(Collected data)
⁂
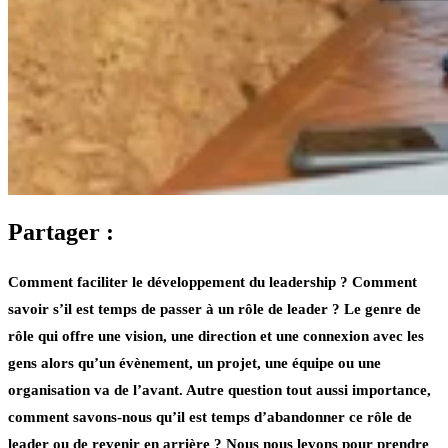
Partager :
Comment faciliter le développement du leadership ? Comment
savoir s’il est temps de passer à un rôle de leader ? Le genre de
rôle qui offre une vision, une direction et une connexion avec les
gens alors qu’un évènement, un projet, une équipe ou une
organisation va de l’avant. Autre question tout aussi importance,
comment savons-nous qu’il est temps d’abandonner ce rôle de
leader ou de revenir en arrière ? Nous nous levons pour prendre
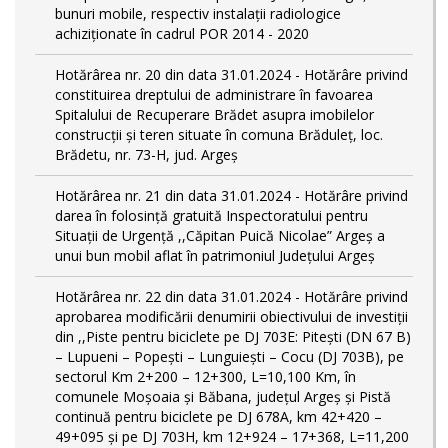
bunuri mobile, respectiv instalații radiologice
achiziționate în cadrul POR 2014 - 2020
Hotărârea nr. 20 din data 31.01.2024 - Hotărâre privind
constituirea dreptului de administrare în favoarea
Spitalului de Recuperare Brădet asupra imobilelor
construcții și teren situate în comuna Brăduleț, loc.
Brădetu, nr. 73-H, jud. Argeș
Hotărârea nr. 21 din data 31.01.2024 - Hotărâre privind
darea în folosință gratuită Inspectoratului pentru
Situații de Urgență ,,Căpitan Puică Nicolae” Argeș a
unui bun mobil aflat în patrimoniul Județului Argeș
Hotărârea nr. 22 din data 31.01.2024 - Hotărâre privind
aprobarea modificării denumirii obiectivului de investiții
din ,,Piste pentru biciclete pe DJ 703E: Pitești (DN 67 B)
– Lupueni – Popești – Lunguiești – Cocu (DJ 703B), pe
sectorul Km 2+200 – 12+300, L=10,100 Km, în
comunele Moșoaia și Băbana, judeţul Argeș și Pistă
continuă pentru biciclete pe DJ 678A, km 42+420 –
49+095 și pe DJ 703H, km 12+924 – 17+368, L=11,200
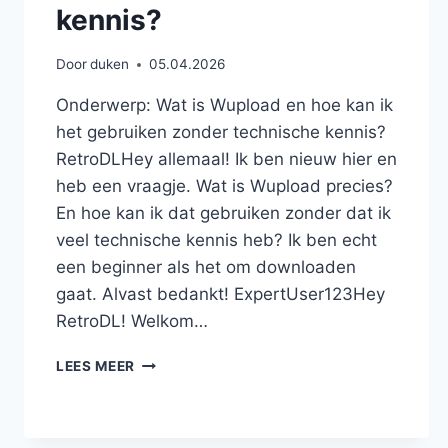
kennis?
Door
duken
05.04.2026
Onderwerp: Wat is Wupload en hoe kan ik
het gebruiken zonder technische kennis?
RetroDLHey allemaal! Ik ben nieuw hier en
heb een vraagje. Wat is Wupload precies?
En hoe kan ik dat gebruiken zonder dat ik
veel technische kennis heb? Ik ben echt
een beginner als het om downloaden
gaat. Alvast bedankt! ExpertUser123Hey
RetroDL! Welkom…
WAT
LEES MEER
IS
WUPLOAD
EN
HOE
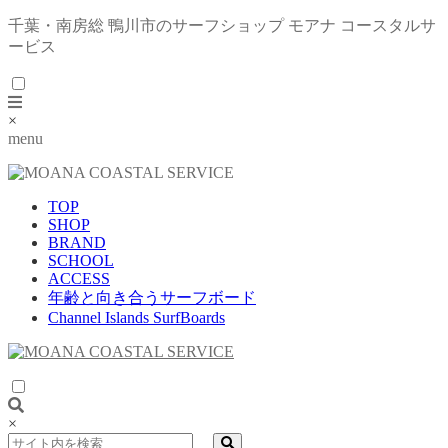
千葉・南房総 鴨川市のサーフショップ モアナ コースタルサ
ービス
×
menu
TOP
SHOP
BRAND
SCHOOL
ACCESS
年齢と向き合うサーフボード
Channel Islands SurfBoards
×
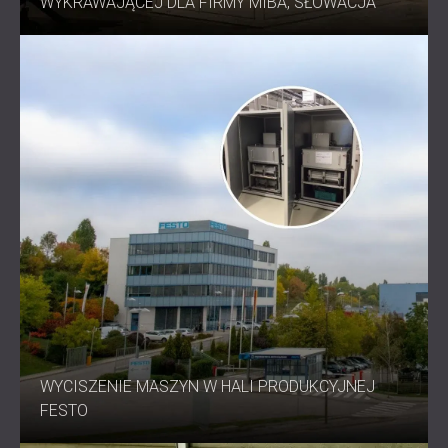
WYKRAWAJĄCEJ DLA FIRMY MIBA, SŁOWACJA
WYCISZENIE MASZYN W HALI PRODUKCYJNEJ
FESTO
⁂
*BRIEF*
Quote every entry exactly, with the pictures omitted.

*ANSWER BOX*
Partager :
Comment faciliter le développement du leadership ? Comment
savoir s’il est temps de passer à un rôle de leader ? Le genre de
rôle qui offre une vision, une direction et une connexion avec les
gens alors qu’un évènement, un projet, une équipe ou une
organisation va de l’avant. Autre question tout aussi importance,
comment savons-nous qu’il est temps d’abandonner ce rôle de
leader ou de revenir en arrière ? Nous nous levons pour prendre
bunuri mobile, respectiv instalații radiologice
achiziționate în cadrul POR 2014 - 2020
Hotărârea nr. 20 din data 31.01.2024 - Hotărâre privind
constituirea dreptului de administrare în favoarea
Spitalului de Recuperare Brădet asupra imobilelor
construcții și teren situate în comuna Brăduleț, loc.
Brădetu, nr. 73-H, jud. Argeș
Hotărârea nr. 21 din data 31.01.2024 - Hotărâre privind
darea în folosință gratuită Inspectoratului pentru
Situații de Urgență ,,Căpitan Puică Nicolae” Argeș a
unui bun mobil aflat în patrimoniul Județului Argeș
Hotărârea nr. 22 din data 31.01.2024 - Hotărâre privind
aprobarea modificării denumirii obiectivului de investiții
din ,,Piste pentru biciclete pe DJ 703E: Pitești (DN 67 B)
– Lupueni – Popești – Lunguiești – Cocu (DJ 703B), pe
sectorul Km 2+200 – 12+300, L=10,100 Km, în
comunele Moșoaia și Băbana, judeţul Argeș și Pistă
continuă pentru biciclete pe DJ 678A, km 42+420 –
49+095 și pe DJ 703H, km 12+924 – 17+368, L=11,200
kennis?
Door
duken
05.04.2026
Onderwerp: Wat is Wupload en hoe kan ik
het gebruiken zonder technische kennis?
RetroDLHey allemaal! Ik ben nieuw hier en
heb een vraagje. Wat is Wupload precies?
En hoe kan ik dat gebruiken zonder dat ik
veel technische kennis heb? Ik ben echt
een beginner als het om downloaden
gaat. Alvast bedankt! ExpertUser123Hey
RetroDL! Welkom…
WAT
LEES MEER
IS
WUPLOAD
EN
HOE
千葉・南房総 鴨川市のサーフショップ モアナ コースタルサ
ービス
×
menu
TOP
SHOP
BRAND
SCHOOL
ACCESS
年齢と向き合うサーフボード
Channel Islands SurfBoards
×
WYKRAWAJĄCEJ DLA FIRMY MIBA, SŁOWACJA
WYCISZENIE MASZYN W HALI PRODUKCYJNEJ
FESTO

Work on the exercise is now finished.